[xquery-talk] XML/XQuery academic conferences ?
dlee at calldei.com
Thu Oct 13 03:50:45 PDT 2011
I think your onto something. I think I've seen a different sample set then
The industry's I've typically been in are not 'exciting' for a person who
has focused on PhD level topics,
they are more pragmatic industries (Healthcare, Manufacturing, Mobile,
Publishing, Advertising). Where the jobs are more engineering oriented so
we didn't attract the theoretical types ... I think the only PhD's we
attracted were people who stayed in school because they couldn't handle the
thought of actually getting a job but eventually (in the US at least) once
you get your PhD you either need to enter Academia as a profession or hit
the streets ... we wouldn't be the first choice for anyone who had high
goals of getting a research position.
Also as Mike points out (in a future email) I actually think the US and UK
are more similar then he thinks in the regards as Academia mutually
disrespecting industry. At least when I gradated 30 years ago.

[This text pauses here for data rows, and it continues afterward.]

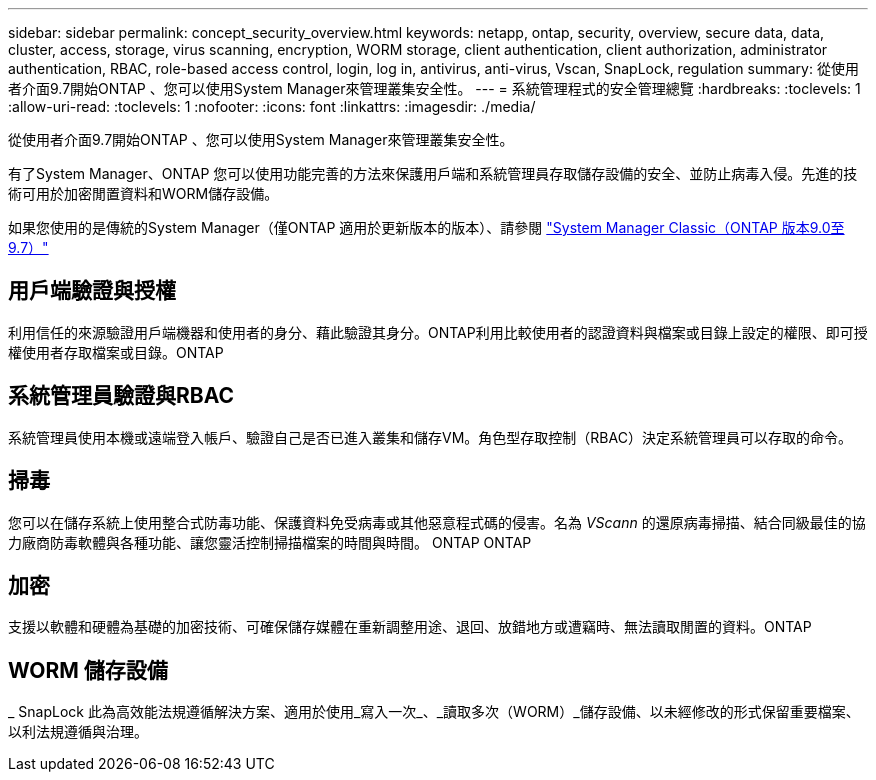 ---
sidebar: sidebar 
permalink: concept_security_overview.html 
keywords: netapp, ontap, security, overview, secure data, data, cluster, access, storage, virus scanning, encryption, WORM storage, client authentication, client authorization, administrator authentication, RBAC, role-based access control, login, log in, antivirus, anti-virus, Vscan, SnapLock, regulation 
summary: 從使用者介面9.7開始ONTAP 、您可以使用System Manager來管理叢集安全性。 
---
= 系統管理程式的安全管理總覽
:hardbreaks:
:toclevels: 1
:allow-uri-read: 
:toclevels: 1
:nofooter: 
:icons: font
:linkattrs: 
:imagesdir: ./media/


[role="lead"]
從使用者介面9.7開始ONTAP 、您可以使用System Manager來管理叢集安全性。

有了System Manager、ONTAP 您可以使用功能完善的方法來保護用戶端和系統管理員存取儲存設備的安全、並防止病毒入侵。先進的技術可用於加密閒置資料和WORM儲存設備。

如果您使用的是傳統的System Manager（僅ONTAP 適用於更新版本的版本）、請參閱  https://docs.netapp.com/us-en/ontap-sm-classic/index.html["System Manager Classic（ONTAP 版本9.0至9.7）"^]



== 用戶端驗證與授權

利用信任的來源驗證用戶端機器和使用者的身分、藉此驗證其身分。ONTAP利用比較使用者的認證資料與檔案或目錄上設定的權限、即可授權使用者存取檔案或目錄。ONTAP



== 系統管理員驗證與RBAC

系統管理員使用本機或遠端登入帳戶、驗證自己是否已進入叢集和儲存VM。角色型存取控制（RBAC）決定系統管理員可以存取的命令。



== 掃毒

您可以在儲存系統上使用整合式防毒功能、保護資料免受病毒或其他惡意程式碼的侵害。名為 _VScann_ 的還原病毒掃描、結合同級最佳的協力廠商防毒軟體與各種功能、讓您靈活控制掃描檔案的時間與時間。 ONTAP ONTAP



== 加密

支援以軟體和硬體為基礎的加密技術、可確保儲存媒體在重新調整用途、退回、放錯地方或遭竊時、無法讀取閒置的資料。ONTAP



== WORM 儲存設備

_ SnapLock 此為高效能法規遵循解決方案、適用於使用_寫入一次_、_讀取多次（WORM）_儲存設備、以未經修改的形式保留重要檔案、以利法規遵循與治理。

I was at a fairly prestigious university (Caltech) and even there was a
schism. The Engineering dept was looked down on from the "Pure Science"
departments (Physics, Math, Chemistry, Biology). At that point there was no
CS dept at all (it was hidden in Engineering and Applied Scientists).
The Pure Scientists (who self-selected themselves as being at the top of the
intellectual tower) believed overall that if their work had any practical
application then it wasn't worthy of study. The Engineers (even at the
same school) were the bottom of the rung ... And below that (sadly) were
My girlfriend at the time (who was in Physics, much more brilliant then I)
was *literally* told by her advisor that she was wasting the school's and
donor's money by being there because once she graduated she'd just get
married and raise a family and never put her skills to use to society.
Anyway what an interesting (to me) digression.
And I'm no closer to having any practical suggestions to your real question.
How to get smart people interesting in doing real work in XML. I just dont
see Academia as the path to that as others have said, its not at the early
stages of innovation. So let's compare it to Engineering. Where do you
get Engineers who come up with better ways to do things like say build cars
or buildings ? Or even make better computers ? I see these advances
coming mostly from Industry, and only occasionally from Academia. Once in
a while you see an advance in Engineering come of a university then industry
takes it up and turns it into something practical. But I'm sorry that
doesn't help the young person in collage who needs to get research
sanctioned in order to be able to spend time on it.
( any more then it helps me convince my boss to let me work 50% of my time
on research instead of development - and still pay me. ).
David A. Lee
dlee at calldei.com
From: Daniela Florescu [mailto:dflorescu at mac.com]
Sent: Thursday, October 13, 2011 1:11 AM
To: David Lee
Subject: Re: [xquery-talk] XML/XQuery academic conferences ?
> Few of the cs phds I've interviewed could do ANY of the tasks you
> quote. None had to pass an exam in making programs that actually
I am not sure if this is the problem of the Phds, or merely the sample
that came to you for interview.
I had to pass such an exam.
But: I swear. I've seen them. They do exist. They roam freely all over
the Sillicon Valley. They are all over Google and Facebook.
And they know how to do those things: automatic parallelization of
functional languages, automatic detection of indexes, etc.
**ALL** of that.
Their problem is that they live in a world where working on XML is
equated with having a lobotomy
("something REALLY bad must have happened to you...!").
Their peers and teachers, and all the other "stonebreakers" of the
world, and all the other Stanford and Berkeley professors
keep telling them them that XML is dead, and that if they work on
XML they'll destroy their brilliant carriers.
That's what happened to me.
(I still have have a set of emails with such content, from "famous"
experts in the database world, for the fun of others :-)
Even at my (advanced..) age, it's not easy to take.
But when you are 20-ish something, trying to figure out what to do
with your carrier, that's really hard.
And it's not their fault.
It's because the "grown-ups" of this community don't care to make any
compromises to explain to the rest of the world
why the rest of the world should care about markup languages and
functional programming as an information querying and processing
A world where the selfish: "keep it small -- aka, such that I can
control it" is the king.
That what my original email was about.